Approximately one in five adults suffer from mild to moderate sleep apnea, with more men suffering from this condition than women. The most common type is obstructive sleep apnea (OSA) in which weight on the upper chest and neck contributes to blocking the flow of air. OSA is associated with obesity, which is a major risk factor for heart disease and stroke.
The Connection Between Sleep Apnea and Heart Disease
Sleep apnea can lead to heart attacks, which cause people to die in the middle of the night due to low oxygen or the stress of waking up frequently during sleep. As you might know, heart disease is the leading cause of death in America, while stroke takes fourth place for the cause of death and a leading cause of disability—high blood pressure is a major risk in both conditions.

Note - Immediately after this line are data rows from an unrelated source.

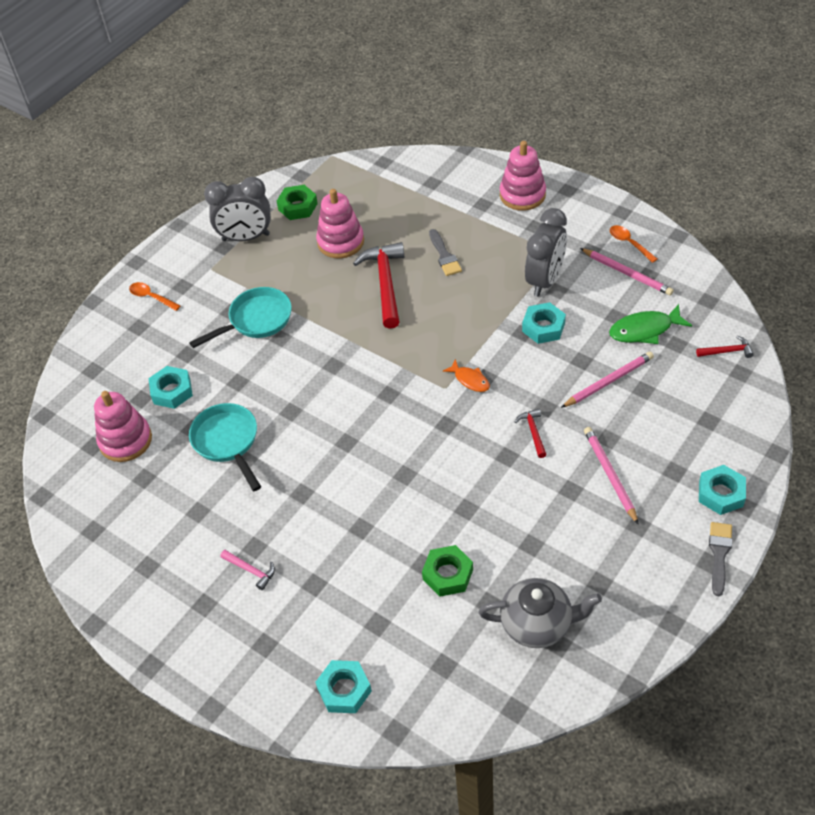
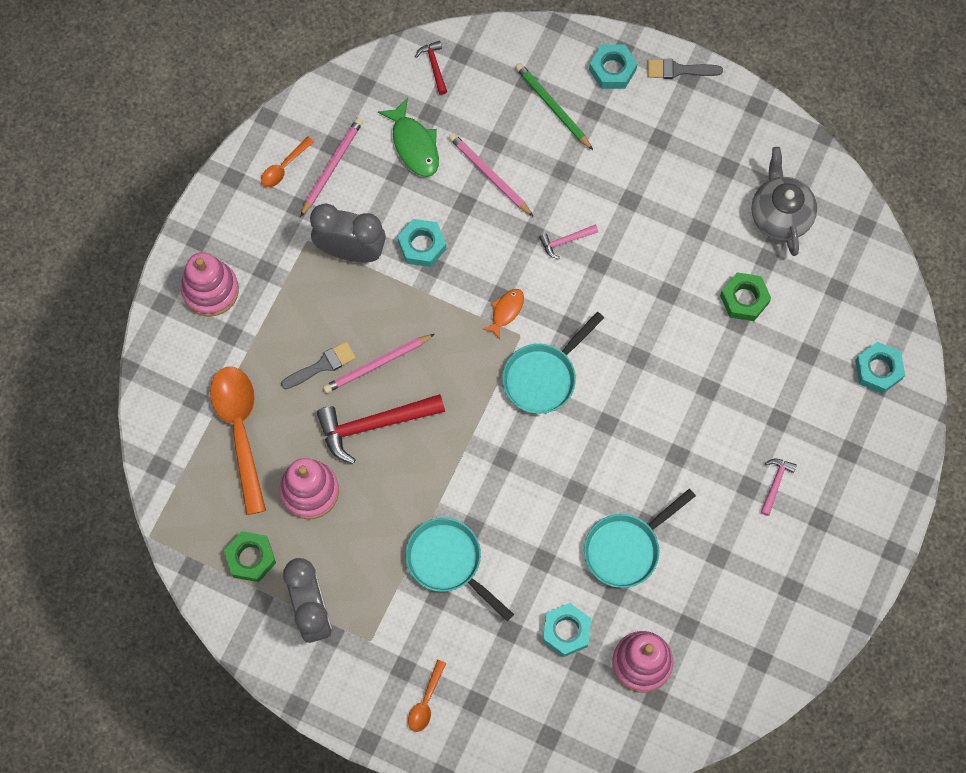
camera: 105 degrees left, 20 degrees up
(400, 205) = (239, 430): none -> orange spoon
(401, 400) = (543, 377): none -> turquoise pan
(533, 432) = (565, 241): red hammer -> pink hammer
(609, 475) = (607, 166): pink pencil -> pink pencil (377, 364)
(679, 438) = (552, 107): none -> green pencil

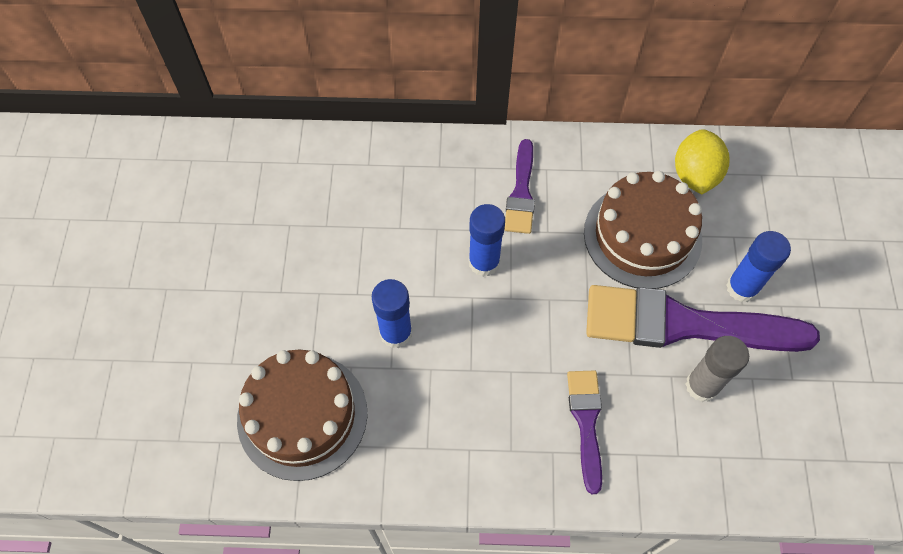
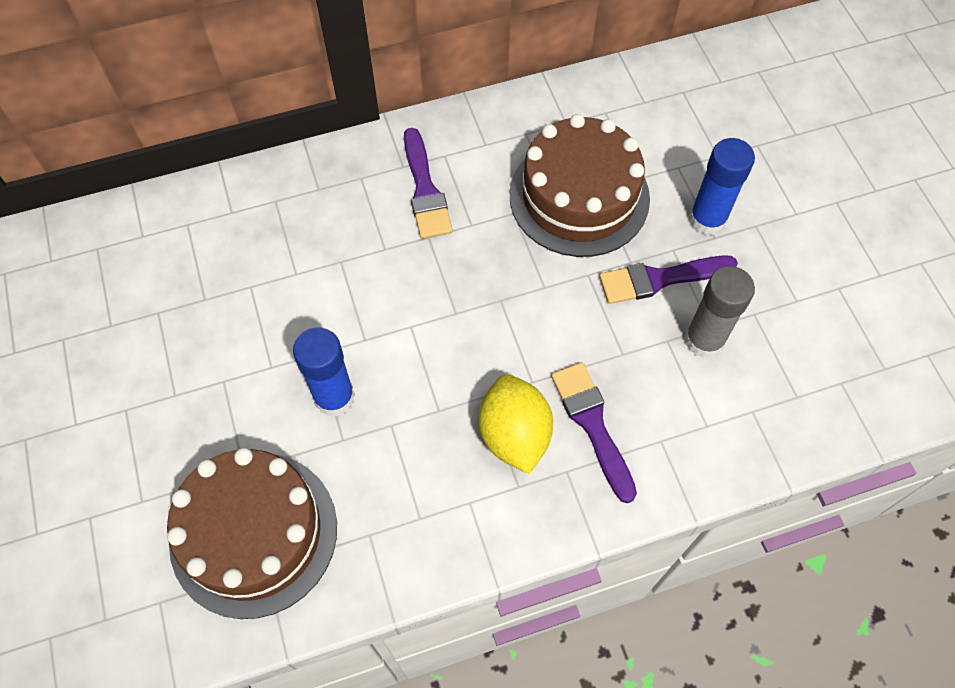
camera: 20 degrees left, 0 degrees up
(484, 262) = (410, 282): blue glue stick -> none
(684, 324) = (660, 279): purple brush -> purple brush, size x0.52
(695, 175) = (612, 113): yellow lemon -> yellow lemon (514, 434)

The relationship between sleep apnea, hypertension and cardiovascular disease is very strong, which makes it vital that everyone understand this connection and seek treatment immediately.
Treatment for Sleep Apnea
To help minimize your chances of heart disease, it is important to receive proper treatment for your sleep apnea. While the most common treatment option is CPAP therapy, many people are non-compliant, meaning they can’t deal with the treatment or it is uncomfortable. An improved option for treatment from Dr. Foster is oral appliance therapy. Like a mouth guard in appearance, an oral appliance works to prevent your tongue from falling over your through during sleep. This helps to open the airway and keep you breathing throughout the night.